On Thu, 17 Jul 2014, Mason wrote:
Date: Thu, 17 Jul 2014 18:07:30 +0200
From: Mason <redacted>
To: Theodore Ts'o <tytso@mit.edu>
Cc: Lukáš Czerner <redacted>, Andreas Dilger <redacted>,
Ext4 Developers List [off-list ref],
linux-fsdevel [off-list ref]
Subject: Re: After unlinking a large file on ext4,
the process stalls for a long time
Theodore Ts'o wrote:
quoted
Mason wrote:
quoted
unlink("/mnt/hdd/xxx") = 0 <111.479283>
0.01user 111.48system 1:51.99elapsed 99%CPU (0avgtext+0avgdata 772maxresident)k
0inputs+0outputs (0major+434minor)pagefaults 0swaps
... and we're CPU bound inside the kernel.

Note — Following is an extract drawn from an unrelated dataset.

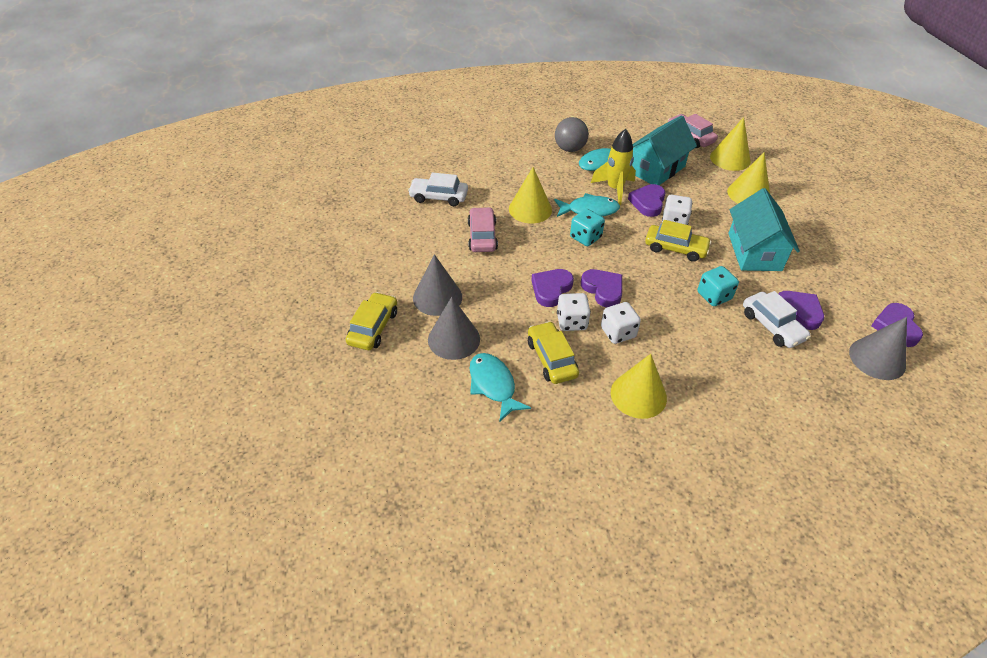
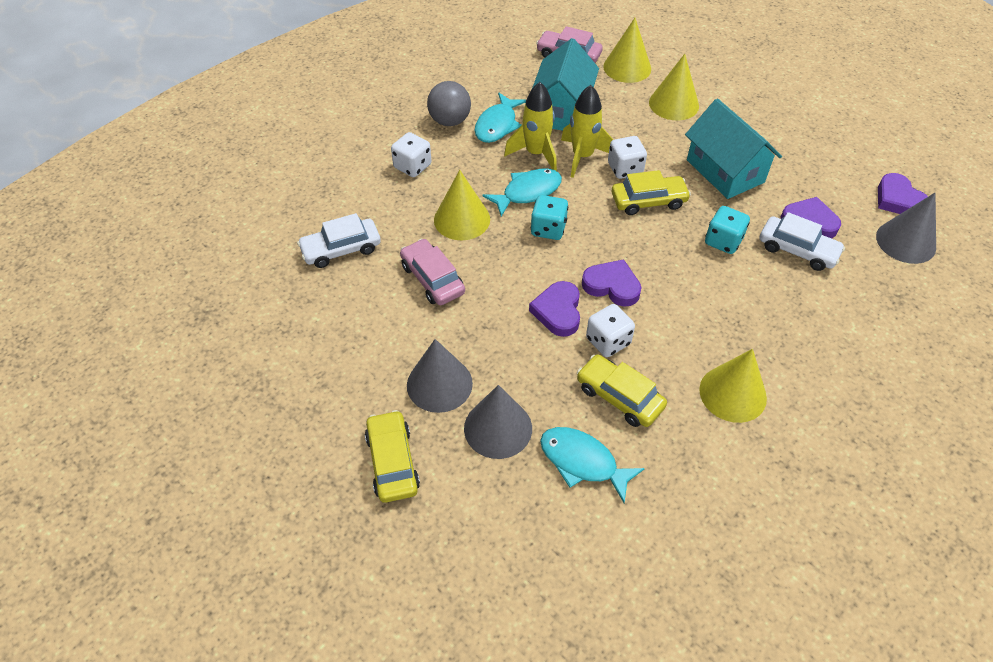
camera: 30 degrees left, 5 degrees up
(618, 332) = (663, 330): white dice -> white dice (412, 166)
(648, 203) = (582, 156): purple heart -> yellow rocket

Can you run perf so we can see exactly where we're spending the CPU?
You're not using a journal, so I'm pretty sure what you will find is
that we're spending all of our time in mb_free_blocks(), when it is
updating the internal mballoc buddy bitmaps.
With a journal, this work done by mb_free_blocks() is hidden in the
kjournal thread, and happens after the commit is completed, so it
won't block other file system operations (other than burning some
extra CPU on one of the multiple cores available on a typical x86
CPU).
Also, I suspect the CPU overhead is *much* less on an x86 CPU, which
has native bit test/set/clear instructions, whereas the MIPS
architecture was designed by Prof. Hennessy at Stanford, who was a
doctrinaire RISC fanatic, so there would be no bitop instructions.
Even though I'm pretty sure what we'll find, knowing exactly *where*
in mb_free_blocks() or the function it calls would be helpful in
knowing what we need to optimize. So if you could try using perf
(assuming that the perf is supported MIPS; not sure if it does) that
would be really helpful.
Is perf "better" than oprofile? (For some metric)
I have enabled:
CONFIG_PERF_EVENTS=y
CONFIG_PROFILING=y
CONFIG_TRACEPOINTS=y
CONFIG_OPROFILE=y
CONFIG_HAVE_OPROFILE=y
CONFIG_KPROBES=y
CONFIG_KRETPROBES=y
What command-line do you suggest I run to get the output you expect?
(I'll try to get it done, but I might have to wait two weeks before
I can run these tests.)
If perf works on your system you can record data with
perf record -g ./test file <size>
and then report with
perf report --stdio
That should yield some interesting information about where we spend
the most time in kernel.
Thanks!
-Lukas